- Theatrical release poster
- Directed by: Robert Florey
- Screenplay by: C. Graham Baker; Adele Comandini;
- Based on: Danger Signal 1939 novel by Phyllis Bottome
- Produced by: William Jacobs
- Starring: Faye Emerson; Zachary Scott;
- Cinematography: James Wong Howe
- Edited by: Frank Magee
- Music by: Adolph Deutsch
- Distributed by: Warner Bros. Pictures
- Release date: November 14, 1945 (United States);
- Running time: 78 minutes
- Country: United States
- Language: English
- Budget: $471,000
- Box office: $1,110,000

= Danger Signal =

1945 film by Robert Florey

Danger Signal is a 1945 American film noir starring Faye Emerson and Zachary Scott. The screenplay was adapted from the 1939 novel of the same name by Phyllis Bottome.

==Plot==
A mysterious pulp writer—and psychopath—named Ronnie Mason, steals a dead woman's wedding ring and money and leaves a fake suicide note. The woman's husband, Thomas Turner, when questioned by the local police, believes his dead wife might have been seeing Mason behind his back. He also believes his wife was murdered, but in the absence of other evidence, the police list it as a suicide and drop the case.

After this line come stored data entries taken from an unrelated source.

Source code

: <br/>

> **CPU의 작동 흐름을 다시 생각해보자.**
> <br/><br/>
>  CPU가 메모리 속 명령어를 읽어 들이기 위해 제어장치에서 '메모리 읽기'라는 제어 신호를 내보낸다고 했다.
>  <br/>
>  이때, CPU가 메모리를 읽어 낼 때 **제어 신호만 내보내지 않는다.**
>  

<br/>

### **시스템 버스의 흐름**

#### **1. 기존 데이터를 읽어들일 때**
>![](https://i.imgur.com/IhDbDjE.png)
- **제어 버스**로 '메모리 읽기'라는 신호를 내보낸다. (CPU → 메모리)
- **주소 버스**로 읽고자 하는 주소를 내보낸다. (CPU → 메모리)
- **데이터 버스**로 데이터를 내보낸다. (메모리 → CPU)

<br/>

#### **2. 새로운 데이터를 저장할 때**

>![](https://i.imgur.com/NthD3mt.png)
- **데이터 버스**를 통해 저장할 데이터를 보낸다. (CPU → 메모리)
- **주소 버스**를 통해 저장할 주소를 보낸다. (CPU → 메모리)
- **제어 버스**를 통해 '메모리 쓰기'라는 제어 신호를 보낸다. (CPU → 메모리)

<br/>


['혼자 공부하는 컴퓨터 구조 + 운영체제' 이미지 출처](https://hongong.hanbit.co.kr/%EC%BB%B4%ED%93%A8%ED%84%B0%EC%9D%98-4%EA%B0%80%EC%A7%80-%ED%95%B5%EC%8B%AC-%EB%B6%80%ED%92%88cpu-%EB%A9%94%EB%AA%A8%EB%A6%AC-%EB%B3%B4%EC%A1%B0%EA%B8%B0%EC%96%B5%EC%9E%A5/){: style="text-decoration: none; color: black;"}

Mason leaves town, changes his name to Marsh and, displaying a noticeable limp he acquired jumping from the dead woman's bedroom window and a veteran's pin he steals from a fellow passenger on the L.A. bus, passes himself off as a wounded veteran and rents a room in a house Mrs. Fenchurch shares with her elder daughter Hilda, a public stenographer, and the teenaged Anne. All three women are extremely impressionable, and to the consternation of Professor Andrew Lang, who secretly loves Hilda, the girls fall for Marsh's charms.

Hilda and Marsh get involved, even spend a weekend retreat together - financed by the earnest, thrifty Hilda. Marsh claims to be broke, awaiting his first sale, but conceals it when the MacLellen Publishing Company sends him $200 for his short story "Dark Island," to be published in the next issue of Adventure Tales magazine.

Hilda sees visions of marriage straight ahead. When Marsh learns that Anne might inherit a great deal of money, he drops Hilda cold and secretly takes up with Anne. Eventually the truth comes out about them. Hilda is both jealous and suspicious, enough so that she plots to lure Marsh to a beach house and poison him. She is unable to go through with it, but when Marsh runs off, he is surprised by Turner, who has tracked him down, and plunges off a steep cliff to his death.

==Cast==
- Faye Emerson as Hilda Fenchurch
- Zachary Scott as Ronnie Mason / Marsh
- Richard Erdman as Bunkie Taylor (as Dick Erdman)
- Rosemary DeCamp as Dr. Jane Silla
- Bruce Bennett as Dr. Andrew Lang
- Mona Freeman as Anne Fenchurch
- John Ridgely as Thomas Turner
- Mary Servoss as Mrs. Fenchurch
- Joyce Compton as Kate
- Virginia Sale as Mrs. Crockett

==Reception==
Bosley Crowther, the film critic for The New York Times, panned the film, describing it a "diluted little melodrama" in which the filmmakers resort to a car chase in order to relieve boredom. In the Bottome novel, Hilda does indeed poison Marsh. Warner Bros., however, thought it improper for Faye Emerson, the daughter-in-law of President Franklin D. Roosevelt by her marriage to Elliott Roosevelt, to portray a murderess.

===Box office===
According to financial accounts at Warner Bros., the film was a box-office success, earning $689,000 domestically and $421,000 internationally.